Using the findings of the school’s safety team, a student attending the Belmont Learning Complex is 1,000 times more likely to get cancer from breathing Los Angeles air than from breathing Belmont soil gas, even if no mitigation is installed at the school.

The safety team originally indicated that while methane gas was a potential concern at the school site, that was a side issue, and that toxics in the soil at Belmont were its real concern. Now that the safety team’s own findings show that there are no toxic problems in the soil at the site, it has found a new scare tactic: suggesting potential problems with the oil field that it says require more tests. When will this environmental wild-goose chase end? How many more millions of taxpayers dollars is the school district going to waste on unnecessary “environmental” testing?

Equally disturbing is the total disregard for the families living in the Belmont neighborhood. If a new building like Belmont, which is properly protected and the safest building for miles around, would need to be demolished, then what does that tell us we need to do with all of the existing buildings in the neighborhood that are not protected? Why shouldn’t we demolish other school and government facilities throughout the city where similar soil gas conditions prevail under existing unprotected structures?

Because of overcrowding at the existing Belmont High School campus, thousands of students spend several hours on buses commuting to out-of-area schools. The opening of the Belmont Learning Complex will mark the beginning of a time when the only bus a student boards during the school year is for a class field trip. This high school, which has been in the planning stages since the early 1980s, culminates more than a decade of community and district planning and outreach.

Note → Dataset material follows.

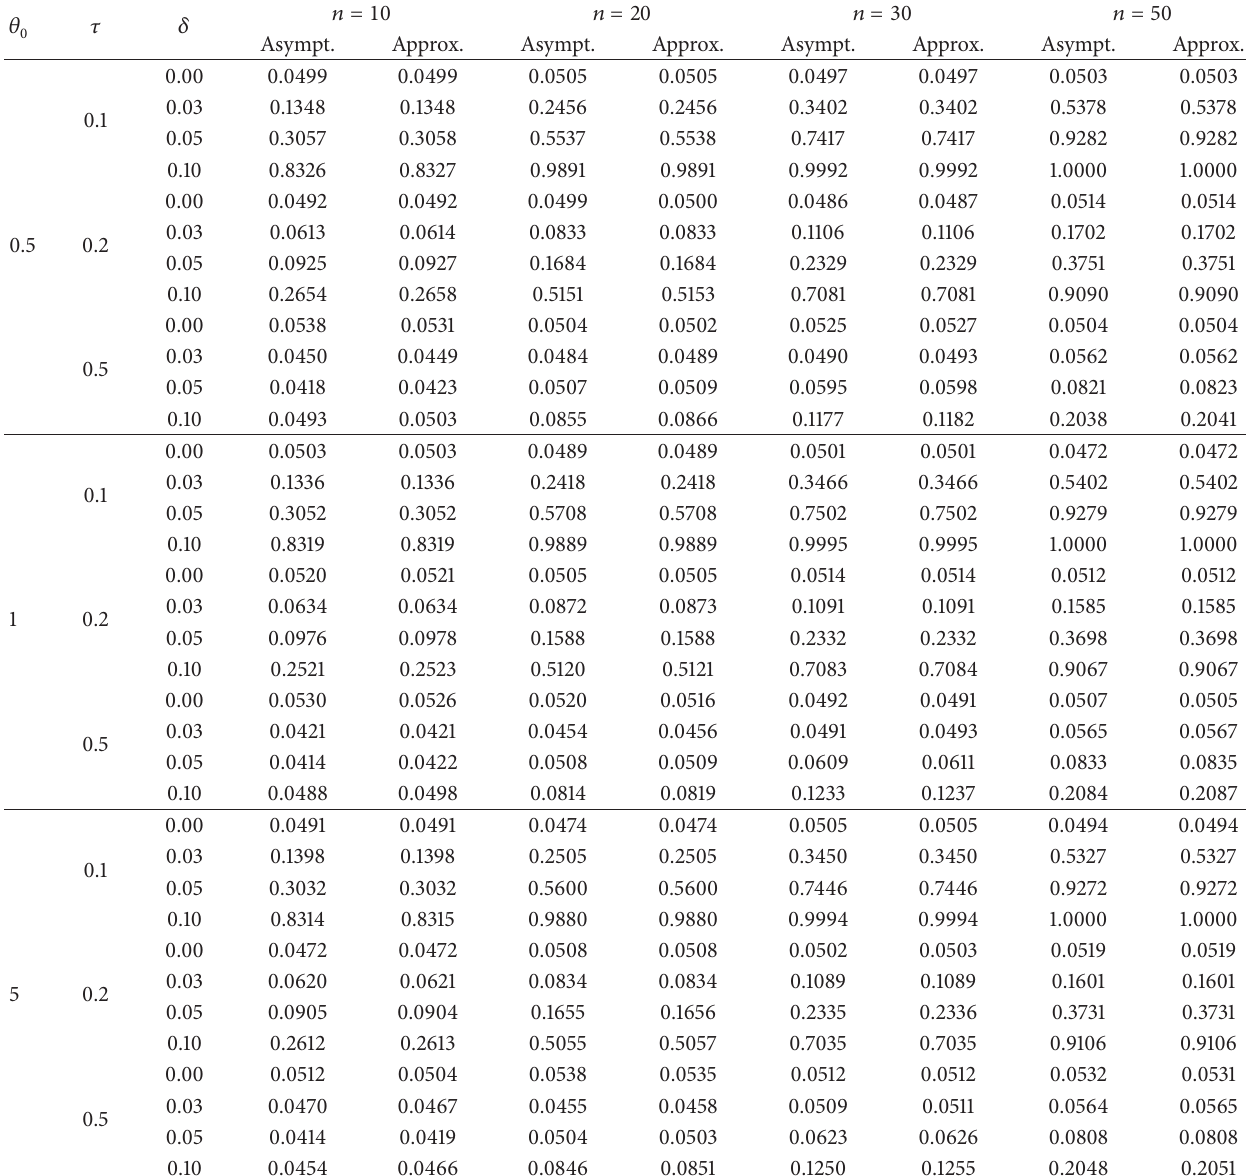
Table 3: The empirical type I errors and powers of the asymptotic test and the approximate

For the people working on the school, the focus has always been on the health and safety of prospective students and staff. Logic and the scientific facts indicate that it is irresponsible to demolish the Belmont Learning Complex. When allowed to be completed, there will be no safer school in the Los Angeles Unified School District. If not allowed to be finished, the site will inevitably be successfully developed to some other very desirable private use. And this school board will be long-remembered as having given away the crown jewel of the LAUSD system.